Darko Nicholas Asomaning (born 2 June 1939) is a Ghanaian politician, economist, and farmer. He served as member of the first parliament of the fourth republic of Ghana for the Fanteakwa constituency in the Eastern region of Ghana.

== Early life and education ==
Asomaning was born on 2 June 1939 in the Eastern Region of Ghana. He attended Ealing Technical College where he earned his Bachelor of Science in economics.

== Politics ==
Asomaning was elected during the 1992 Ghanaian parliamentary election as member of the first parliament of the fourth republic of Ghana on the ticket of the National Democratic Congress.

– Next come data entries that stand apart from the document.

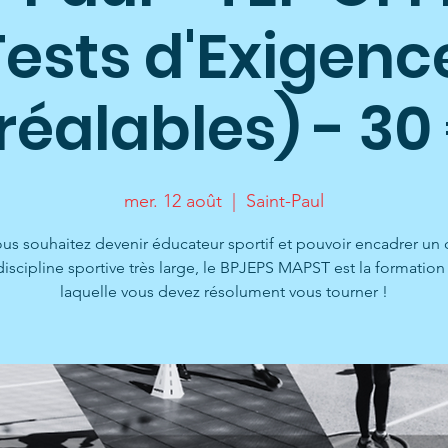
Tests d'Exigenc
réalables) - 30
mer. 12 août
  |  
Saint-Paul
ous souhaitez devenir éducateur sportif et pouvoir encadrer u
iscipline sportive très large, le BPJEPS MAPST est la formation
laquelle vous devez résolument vous tourner !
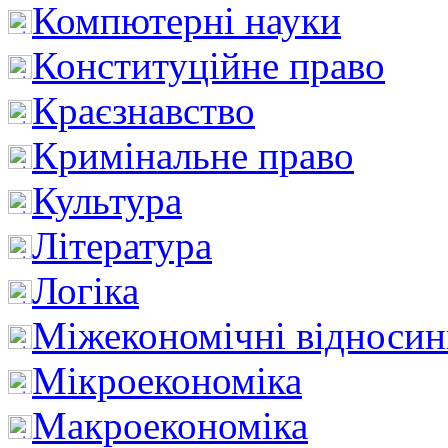
Компютерні науки
Конституційне право
Краєзнавство
Кримінальне право
Культура
Література
Логіка
Міжекономічні відноси
Мікроекономіка
Макроекономіка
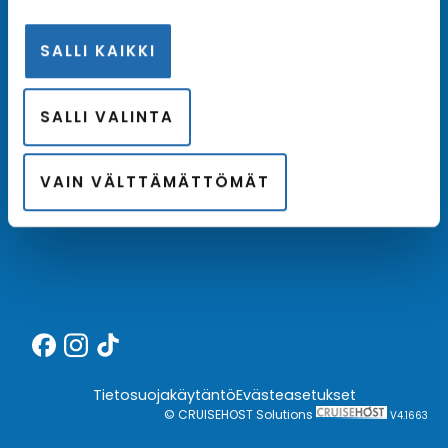
SALLI KAIKKI
Meistä
SALLI VALINTA
Kotimainen asiantuntija
Hintatakuu
VAIN VÄLTTÄMÄTTÖMÄT
Finnair Plus
Tietosuojakäytäntö
Evästeasetukset
© CRUISEHOST Solutions
V4.1663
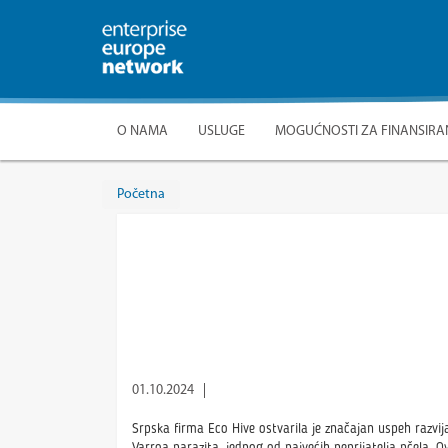
O NAMA
USLUGE
MOGUĆNOSTI ZA FINANSIRA
Početna
ECO HIVE: SRPSKI S
USPEH UZ PODR
PREDU
01.10.2024
Srpska firma Eco Hive ostvarila je značajan uspeh razvi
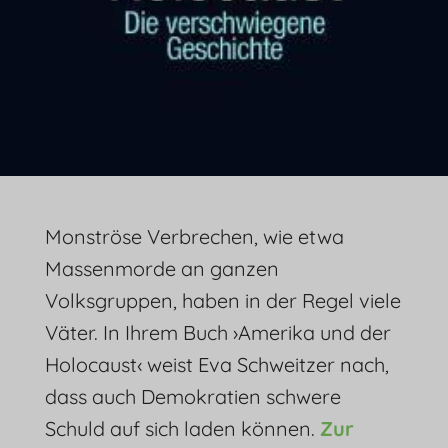
Monströse Verbrechen, wie etwa
Massenmorde an ganzen
Volksgruppen, haben in der Regel viele
Väter. In Ihrem Buch ›Amerika und der
Holocaust‹ weist Eva Schweitzer nach,
dass auch Demokratien schwere
Schuld auf sich laden können.
Zur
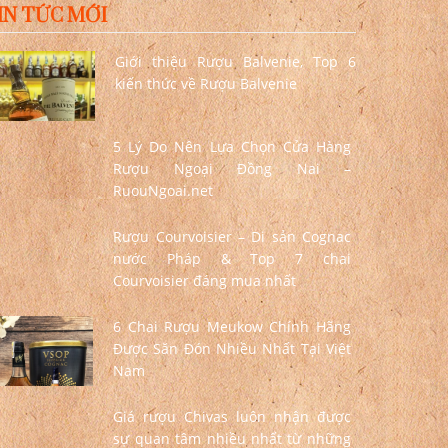
IN TỨC MỚI
Giới thiệu Rượu Balvenie, Top 6
kiến thức về Rượu Balvenie
5 Lý Do Nên Lựa Chọn Cửa Hàng
Rượu Ngoại Đồng Nai –
RuouNgoai.net
Rượu Courvoisier – Di sản Cognac
nước Pháp & Top 7 chai
Courvoisier đáng mua nhất
6 Chai Rượu Meukow Chính Hãng
Được Săn Đón Nhiều Nhất Tại Việt
Nam
Giá rượu Chivas luôn nhận được
sự quan tâm nhiều nhất từ những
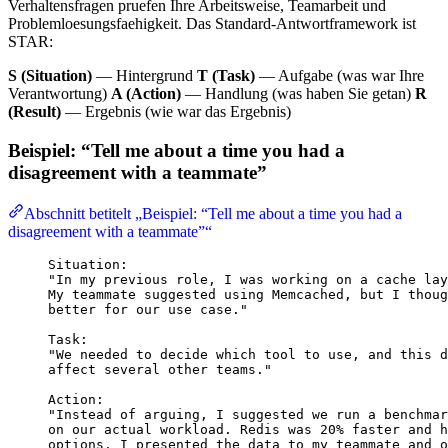
Verhaltensfragen pruefen Ihre Arbeitsweise, Teamarbeit und
Problemloesungsfaehigkeit. Das Standard-Antwortframework ist
STAR:
S (Situation)
— Hintergrund
T (Task)
— Aufgabe (was war Ihre
Verantwortung)
A (Action)
— Handlung (was haben Sie getan)
R
(Result)
— Ergebnis (wie war das Ergebnis)
Beispiel: “Tell me about a time you had a
disagreement with a teammate”
Abschnitt betitelt „Beispiel: “Tell me about a time you had a
disagreement with a teammate”“
Situation:
"In my previous role, I was working on a cache lay
My teammate suggested using Memcached, but I thoug
better for our use case."
Task:
"We needed to decide which tool to use, and this d
affect several other teams."
Action:
"Instead of arguing, I suggested we run a benchmar
on our actual workload. Redis was 20% faster and h
options. I presented the data to my teammate and o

He lost the seat in 1996 Ghanaian general election to Samuel Ofosu-Ampofo of the National Democratic Congress. He won the seat with 21,284 votes which represented 46.90% of the share by defeating Robert Addo-Fening of the New Patriotic Party (NPP) who obtained 14,241 votes which represented 31.40% of the share, Reuben Gordon Ofosu of the National Democratic Congress who obtained 59 votes which represented 0.10%, Akrasi Joseph Romulus of the People's National Convention (PNC) and Beatrice Ayim Yeboah of the Every Ghanaian Living Everywhere (EGLE) who obtained no vote.

== Career ==
A Christian, Asomaning was M.P. for Fanteakwa from 7 January 1993 to 7 January 1997.